ROLE | DURATION | TEAM

Product Designer | Hudl

2018

My team was made up of a product director, 4 developers, and 1 QA. I also worked closely with members of the Customer Success, Sales, and Support teams.

 

THE PROBLEM

Users who had never used Hudl were essentially left on their own to explore and learn the product, leaving them with outstanding questions and resulting in low engagement. Our Customer Success team would do their best to help connect the value of Hudl to their specific needs and answer questions as they go, but this team’s efforts were not a scalable solution for all of the new users we had on Hudl. In working closely with our Data Science team, we knew that specific actions taken within the product correlated with an increase in engagement. We had to figure out how to design a scalable experience that enabled them to take these actions, as well as met their needs as a new user.

 

RESEARCH

At Hudl we utilize the Jobs to Be Done interview technique to understand the deep motivations behind what causes our customers to purchase Hudl (or not renew). In 2017 our research team conducted 30+ interviews with our users and eventually landed on five Hudl Jobs to be Done.

When my team started this project, we were unsure why users do what they do when they are in a trial, as well as what their specific needs were at the post-purchase phase. We felt like the Jobs to Be Done technique was a promising tool to help us find clarity because:

  • It forced us to dig deeper to understand cause and effect

  • It gave us a way to think about a variety of forces that fuel people's motivations and shape their behavior

  • Challenged us to think holistically and not just hone in on specific features

We worked with the User Research team to start digging into what we called "Little Jobs". We were confident in Hudl's Jobs for the Big Hire (when someone purchases the product), but we were unsure on the Little Hires (when they use it). So we operated under the assumption that there were Little Jobs for those Little Hires and that figuring out what those were for our users (who were just getting started with Hudl) was going to assist us in helping them.

After conducting 11 interviews with Hudl users who had completed their trial, we started to analyze what we learned. We used affinity mapping to group insights which led to categories such as "When I am", "So I can", "More about", "Less About", "Hiring" vs. "Firing", etc. Grouping these data points into these categories allowed us to spot patterns and call out the differences and similarities between users's experiences. This led to loose definitions of these Little Jobs which then enabled us to validate/invalidate them at a larger scale.

Surveying Our Users

The next step involved surveying new customers using the Little Jobs we predefined so we could see if the actions they took after "categorizing" themselves matched our expectations for that Job. We decided to send out a Google survey as a low-cost method of fine-tuning our understanding of the Little Jobs they had during their early Hudl experience.

Set task A →
Return the passage of the Hudl case study from "Users who had never" up to and including "a new user.", copied word for word.

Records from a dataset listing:
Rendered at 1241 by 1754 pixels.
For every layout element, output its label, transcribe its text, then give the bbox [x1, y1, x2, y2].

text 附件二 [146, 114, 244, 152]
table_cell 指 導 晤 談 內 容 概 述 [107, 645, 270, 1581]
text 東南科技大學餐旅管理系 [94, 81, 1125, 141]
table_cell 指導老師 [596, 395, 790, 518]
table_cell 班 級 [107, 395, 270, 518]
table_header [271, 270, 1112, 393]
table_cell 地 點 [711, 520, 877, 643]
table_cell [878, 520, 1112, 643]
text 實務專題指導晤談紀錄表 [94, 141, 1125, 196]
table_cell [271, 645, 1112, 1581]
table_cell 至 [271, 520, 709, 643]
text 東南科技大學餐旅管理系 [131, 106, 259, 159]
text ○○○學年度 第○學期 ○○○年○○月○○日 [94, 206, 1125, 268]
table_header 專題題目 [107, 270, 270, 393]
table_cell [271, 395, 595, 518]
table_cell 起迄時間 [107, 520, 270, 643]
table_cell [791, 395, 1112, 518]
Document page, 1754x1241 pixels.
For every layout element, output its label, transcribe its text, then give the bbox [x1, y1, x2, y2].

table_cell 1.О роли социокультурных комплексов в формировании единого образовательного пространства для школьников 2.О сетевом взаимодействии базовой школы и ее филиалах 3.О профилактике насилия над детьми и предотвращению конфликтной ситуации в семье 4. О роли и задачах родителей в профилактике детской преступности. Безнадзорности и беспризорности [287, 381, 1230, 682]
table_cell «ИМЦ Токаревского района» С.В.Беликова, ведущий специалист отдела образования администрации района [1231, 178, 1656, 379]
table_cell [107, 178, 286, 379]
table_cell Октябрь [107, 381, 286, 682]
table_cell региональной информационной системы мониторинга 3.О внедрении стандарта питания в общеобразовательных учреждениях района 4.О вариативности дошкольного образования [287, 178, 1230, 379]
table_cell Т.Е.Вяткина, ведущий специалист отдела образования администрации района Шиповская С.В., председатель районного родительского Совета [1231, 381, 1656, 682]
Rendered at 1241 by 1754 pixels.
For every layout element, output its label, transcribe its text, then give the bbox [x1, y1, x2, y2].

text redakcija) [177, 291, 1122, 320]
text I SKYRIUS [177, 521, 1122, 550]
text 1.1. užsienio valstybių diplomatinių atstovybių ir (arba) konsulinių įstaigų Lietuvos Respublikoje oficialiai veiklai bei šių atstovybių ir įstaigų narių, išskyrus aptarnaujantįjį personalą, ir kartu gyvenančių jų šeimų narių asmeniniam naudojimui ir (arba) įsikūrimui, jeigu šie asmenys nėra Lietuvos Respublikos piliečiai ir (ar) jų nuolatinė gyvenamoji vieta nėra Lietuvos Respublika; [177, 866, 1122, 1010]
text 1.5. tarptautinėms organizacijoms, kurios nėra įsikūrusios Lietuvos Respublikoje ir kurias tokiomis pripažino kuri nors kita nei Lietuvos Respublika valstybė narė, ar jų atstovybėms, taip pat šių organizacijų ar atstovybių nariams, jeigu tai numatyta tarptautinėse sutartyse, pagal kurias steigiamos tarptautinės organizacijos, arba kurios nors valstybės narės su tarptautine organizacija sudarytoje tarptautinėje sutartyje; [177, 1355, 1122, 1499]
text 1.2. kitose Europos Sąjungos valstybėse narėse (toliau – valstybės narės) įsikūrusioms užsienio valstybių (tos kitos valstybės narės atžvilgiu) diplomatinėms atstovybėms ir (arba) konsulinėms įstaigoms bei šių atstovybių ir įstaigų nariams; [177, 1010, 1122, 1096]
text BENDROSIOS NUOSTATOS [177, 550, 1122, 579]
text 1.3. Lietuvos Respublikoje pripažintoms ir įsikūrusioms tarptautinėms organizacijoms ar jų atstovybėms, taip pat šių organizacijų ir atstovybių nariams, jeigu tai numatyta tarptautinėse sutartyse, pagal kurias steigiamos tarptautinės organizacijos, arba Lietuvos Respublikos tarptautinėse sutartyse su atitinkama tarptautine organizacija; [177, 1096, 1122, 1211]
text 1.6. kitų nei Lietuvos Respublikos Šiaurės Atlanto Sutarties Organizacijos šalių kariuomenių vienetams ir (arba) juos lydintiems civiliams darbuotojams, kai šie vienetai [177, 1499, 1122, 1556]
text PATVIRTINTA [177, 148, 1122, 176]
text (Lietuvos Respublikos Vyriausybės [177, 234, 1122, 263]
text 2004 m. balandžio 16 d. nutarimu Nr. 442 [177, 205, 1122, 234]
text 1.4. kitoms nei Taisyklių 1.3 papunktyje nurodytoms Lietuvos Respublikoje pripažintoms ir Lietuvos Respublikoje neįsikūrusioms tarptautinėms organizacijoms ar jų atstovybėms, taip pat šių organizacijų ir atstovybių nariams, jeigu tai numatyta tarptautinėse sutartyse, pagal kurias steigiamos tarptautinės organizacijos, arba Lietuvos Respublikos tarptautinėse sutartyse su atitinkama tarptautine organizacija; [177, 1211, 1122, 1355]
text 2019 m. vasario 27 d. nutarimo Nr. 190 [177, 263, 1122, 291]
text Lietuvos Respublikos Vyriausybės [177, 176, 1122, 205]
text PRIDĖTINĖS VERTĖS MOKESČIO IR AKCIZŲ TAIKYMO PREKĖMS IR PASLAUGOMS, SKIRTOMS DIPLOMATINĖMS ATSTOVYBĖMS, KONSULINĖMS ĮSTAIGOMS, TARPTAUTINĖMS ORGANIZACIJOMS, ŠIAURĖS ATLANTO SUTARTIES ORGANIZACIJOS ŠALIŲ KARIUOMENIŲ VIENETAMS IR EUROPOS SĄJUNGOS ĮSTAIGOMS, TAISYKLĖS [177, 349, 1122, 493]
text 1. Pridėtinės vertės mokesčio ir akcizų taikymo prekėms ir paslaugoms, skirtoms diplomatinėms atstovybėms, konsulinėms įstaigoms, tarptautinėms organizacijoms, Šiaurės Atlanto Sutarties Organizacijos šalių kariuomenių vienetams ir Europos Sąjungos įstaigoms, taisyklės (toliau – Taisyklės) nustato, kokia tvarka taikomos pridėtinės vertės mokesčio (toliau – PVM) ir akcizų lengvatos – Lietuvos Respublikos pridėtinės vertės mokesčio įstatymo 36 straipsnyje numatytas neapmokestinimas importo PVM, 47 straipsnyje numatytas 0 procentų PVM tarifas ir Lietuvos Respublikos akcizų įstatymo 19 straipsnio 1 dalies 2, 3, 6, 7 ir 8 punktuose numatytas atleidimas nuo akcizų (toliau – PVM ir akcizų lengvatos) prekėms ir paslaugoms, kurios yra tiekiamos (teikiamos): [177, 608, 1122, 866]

Set task B →
In the listing, substitute "DALIS" for "SKYRIUS" in the lines running from the line with "text redakcija) [177, 291, 1122, 320]" up to and including the line with "text BENDROSIOS NUOSTATOS". Give back only those lines, with everything else left unchanged.

Written solution A →
Users who had never used Hudl were essentially left on their own to explore and learn the product, leaving them with outstanding questions and resulting in low engagement. Our Customer Success team would do their best to help connect the value of Hudl to their specific needs and answer questions as they go, but this team’s efforts were not a scalable solution for all of the new users we had on Hudl. In working closely with our Data Science team, we knew that specific actions taken within the product correlated with an increase in engagement. We had to figure out how to design a scalable experience that enabled them to take these actions, as well as met their needs as a new user.

Written solution B →
text redakcija) [177, 291, 1122, 320]
text I DALIS [177, 521, 1122, 550]
text 1.1. užsienio valstybių diplomatinių atstovybių ir (arba) konsulinių įstaigų Lietuvos Respublikoje oficialiai veiklai bei šių atstovybių ir įstaigų narių, išskyrus aptarnaujantįjį personalą, ir kartu gyvenančių jų šeimų narių asmeniniam naudojimui ir (arba) įsikūrimui, jeigu šie asmenys nėra Lietuvos Respublikos piliečiai ir (ar) jų nuolatinė gyvenamoji vieta nėra Lietuvos Respublika; [177, 866, 1122, 1010]
text 1.5. tarptautinėms organizacijoms, kurios nėra įsikūrusios Lietuvos Respublikoje ir kurias tokiomis pripažino kuri nors kita nei Lietuvos Respublika valstybė narė, ar jų atstovybėms, taip pat šių organizacijų ar atstovybių nariams, jeigu tai numatyta tarptautinėse sutartyse, pagal kurias steigiamos tarptautinės organizacijos, arba kurios nors valstybės narės su tarptautine organizacija sudarytoje tarptautinėje sutartyje; [177, 1355, 1122, 1499]
text 1.2. kitose Europos Sąjungos valstybėse narėse (toliau – valstybės narės) įsikūrusioms užsienio valstybių (tos kitos valstybės narės atžvilgiu) diplomatinėms atstovybėms ir (arba) konsulinėms įstaigoms bei šių atstovybių ir įstaigų nariams; [177, 1010, 1122, 1096]
text BENDROSIOS NUOSTATOS [177, 550, 1122, 579]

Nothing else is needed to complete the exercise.